Federal rules now mandate that desperately needed organs be offered first to patients in the city or town where the organs are donated and then to patients in their region.

“An organ that could save a life may be literally stopped at the border and denied to a patient for non-medical reasons,” Shalala said.

The disparities between New York and New Jersey are among the most dramatic noted in the report.

Among the shocking findings:

*Patients with blood type O – about 47 percent of all liver-transplant patients – waited an average of 511 days for liver transplants in New York City hospitals, compared to 56 days in northern New Jersey.

*Patients over 18 waited an average of 513 days for heart transplants in New York and only 93 days in northern New Jersey.

*It takes an average of 1,680 days for a patient over 18 to get a kidney transplant in New York City, compared to 863 days in northern New Jersey.

*Lung-transplant patients waited an average of 1,191 days in New York City but only 371 days in northern New Jersey.

The 2,400-page report analyzed factors such as race, age and blood type in transplant candidates. In every case, the report documents major discrepancies depending on region.

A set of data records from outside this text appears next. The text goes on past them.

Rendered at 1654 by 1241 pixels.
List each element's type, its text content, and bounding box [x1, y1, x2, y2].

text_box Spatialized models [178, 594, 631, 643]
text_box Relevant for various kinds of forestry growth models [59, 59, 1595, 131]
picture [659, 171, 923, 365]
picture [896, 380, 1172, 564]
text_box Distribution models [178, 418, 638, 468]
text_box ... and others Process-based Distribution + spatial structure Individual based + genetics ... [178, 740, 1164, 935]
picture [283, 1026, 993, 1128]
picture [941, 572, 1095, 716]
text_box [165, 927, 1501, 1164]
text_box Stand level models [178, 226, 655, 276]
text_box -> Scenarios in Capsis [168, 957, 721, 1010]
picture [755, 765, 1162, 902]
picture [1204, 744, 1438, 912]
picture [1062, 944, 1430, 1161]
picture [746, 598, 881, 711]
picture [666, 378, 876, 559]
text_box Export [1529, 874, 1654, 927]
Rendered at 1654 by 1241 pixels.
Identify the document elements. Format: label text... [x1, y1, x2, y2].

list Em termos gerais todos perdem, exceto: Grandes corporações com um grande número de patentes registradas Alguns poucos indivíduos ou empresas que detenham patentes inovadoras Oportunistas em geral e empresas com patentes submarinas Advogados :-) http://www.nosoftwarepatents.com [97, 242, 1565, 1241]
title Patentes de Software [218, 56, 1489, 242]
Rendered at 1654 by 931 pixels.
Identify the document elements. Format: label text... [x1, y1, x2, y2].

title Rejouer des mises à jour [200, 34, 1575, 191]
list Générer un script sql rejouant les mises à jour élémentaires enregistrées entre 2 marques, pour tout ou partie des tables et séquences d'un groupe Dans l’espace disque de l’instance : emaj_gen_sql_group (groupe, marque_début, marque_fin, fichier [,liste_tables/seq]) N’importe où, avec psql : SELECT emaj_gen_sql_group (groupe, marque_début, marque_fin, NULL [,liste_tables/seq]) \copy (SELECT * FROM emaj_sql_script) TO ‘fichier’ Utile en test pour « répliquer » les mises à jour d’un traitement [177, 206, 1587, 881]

The shortest waiting time in the country for a liver transplant is 46 days in Iowa. However, across the border in Nebraska the average wait is 596 days, the report says.

Even among the high-priority or sickest patients, the waiting time for a liver transplant varied depending on where they lived. For example, high-priority patients in Oregon and Oklahoma waited just two days on average for a liver transplant. The sickest patients in Maryland waited 16 days, the report says.

The report says some transplant programs do a better job than others, attracting larger numbers of patients and donors and creating long waits in other areas.

Also, people in some communities tend to be more willing to donate organs than in others.